Clarity of your measurement is critical here. It’s not unusual for media buyers to focus on goals that are in conflict with one another—I want to drive reach and frequency; I want to drive trial and sales. It is critical to know what the campaign is trying to achieve and aligning those metrics against those specific goals.
This sounds simple but is often overlooked. Efficient Conversions are the choice objective for performance advertisers nearly across the board; but brands looking to drive trial by new customers should really emphasize increasing the total amount of consumers who buy (Conversion Rate). Whereas for brands harvesting an existing known customer base, an efficient volume of conversions (Cost-Per-Action) is more appropriate.

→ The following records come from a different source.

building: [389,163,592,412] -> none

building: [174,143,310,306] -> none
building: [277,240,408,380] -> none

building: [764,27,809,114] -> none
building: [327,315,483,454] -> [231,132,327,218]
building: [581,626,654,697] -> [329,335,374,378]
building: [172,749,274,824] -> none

You can take this a step further by enriching that “Action” at the end of Cost-Per-Action. Brands focusing on harvesting known revenue should be counting transaction totals from each action. Brands driving trial and exploration may want to look at pre-purchase metrics like dwell time and total site actions, which can signal product exploration and intent. And if you’re like the majority of advertising brands in the world, most of your key consumer actions happen offline. Using offline attribution feeds—such as point-of-sale data, loyalty card data or a home scan panel— has become widespread for solving this problem, and many brands now operate with an “always on” framework for incorporating offline behavior.
But this richer understand of behavior still falls short of incorporating sentiment, your “glue” metric. Understanding how sentiment can relate to behavior – rather than treating it as an end goal in itself – can lead to a much clearer understanding of how your ads are working in the wild and bring your media and creative efforts together. For instance, drawing a correlation between the spikes in brand metrics as well as buying behaviors that result from seeing a particular ad can provide insight to that brand to incorporate into future creative processes.

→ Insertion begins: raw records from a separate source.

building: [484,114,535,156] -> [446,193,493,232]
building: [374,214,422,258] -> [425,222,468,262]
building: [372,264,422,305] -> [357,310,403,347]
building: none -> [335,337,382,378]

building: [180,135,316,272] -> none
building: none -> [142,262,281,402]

4. Are incremental actions being taken?
Lastly, the hard part. Brands need to ultimately know if their ad campaign is causing behavior that would not have happened had they not advertised. This is tricky given the concept of “attribution” suggests that consumers who purchase after seeing an ad were influenced by that ad – a notion that unfortunately is not always true.
Take the now-aging example of the shoe ad that follows consumers around throughout a purchase process they had already intended fully to complete, regardless of the additional ads. These ads are there to annoy you for one very specific reason: attribution models will reward them for dropping a cookie on you prior to making a purchase.

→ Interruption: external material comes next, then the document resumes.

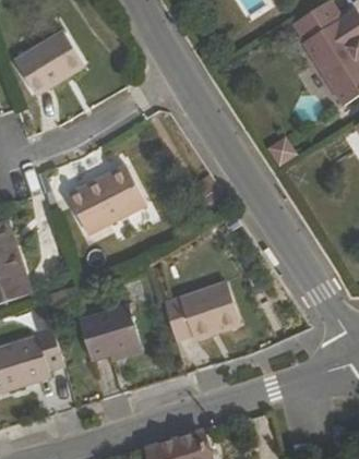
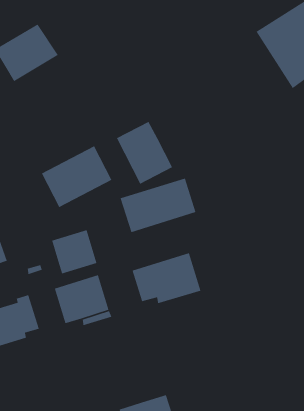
building: none -> [116,121,173,185]
building: none -> [120,177,197,233]
building: none -> [51,229,97,274]

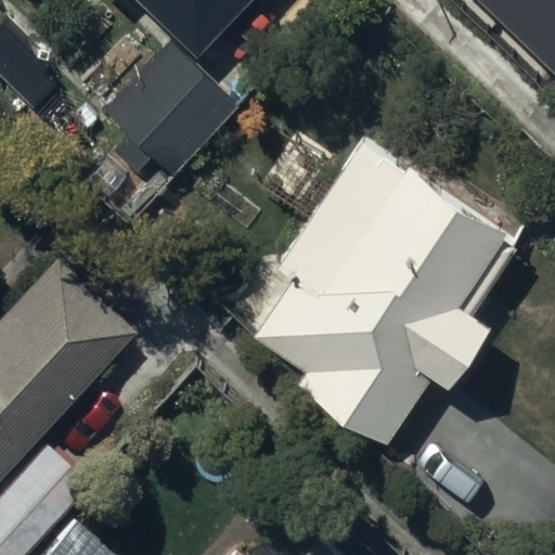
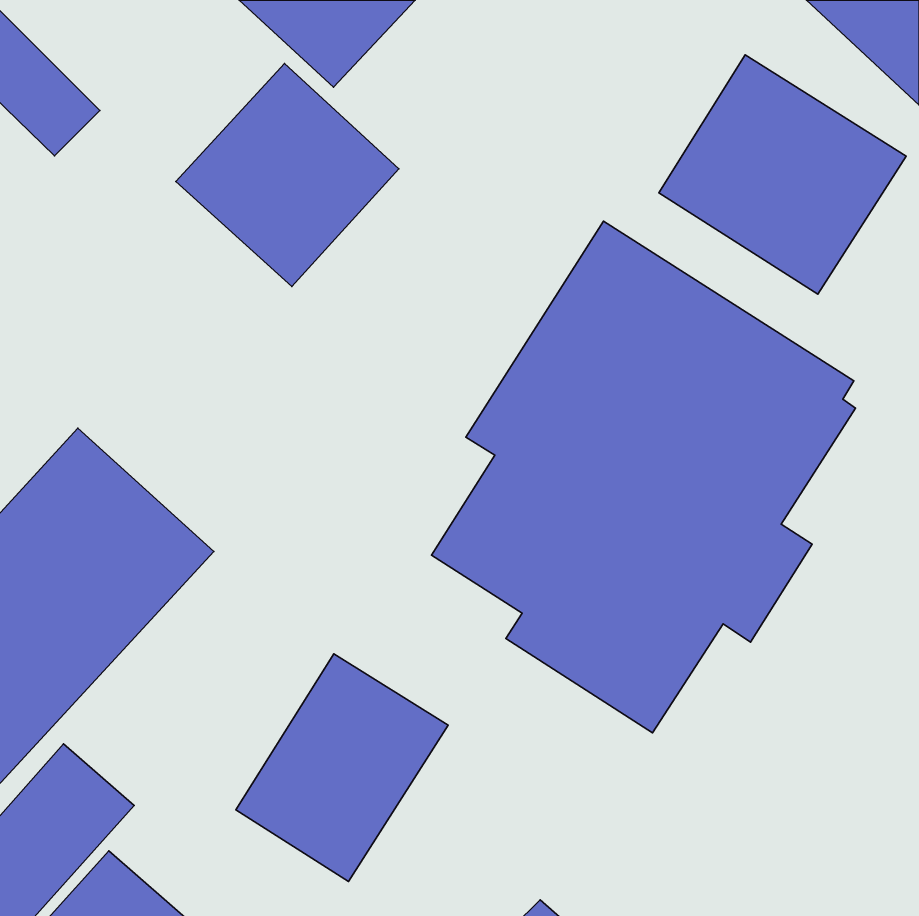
building: none -> [659,55,906,294]
building: none -> [236,654,448,882]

What if we could get a window into which consumer actions were going to occur anyways, and then remove those from the equation when assigning credit? This is the world of incrementality testing that is quickly emerging, powered by a new set of toolsets and a growing understanding of the limitations of performance metrics used to date. This part starts to feel like science class, with proper control/exposed groups, “sugar pills” or placebos, and the need for a new class of media analyst to interpret and respond to results. If this feels new and challenging to you as a brand, you’re likely not alone. Emphasizing the importance of incrementality testing tools with your technology partners and beginning to build your team to incorporate experts on advertising experiments are a must for brands looking to maximize their ad impact.
Final thoughts: If you’re going to succeed with advanced measurement strategies, you need to have the right framework in place. By asking yourself these questions—and adjusting your KPIs to enable that provide the opportunity for real-time campaign optimization on the metrics that matter —you’ll be creating the foundation you need to get the most out of your ad spend.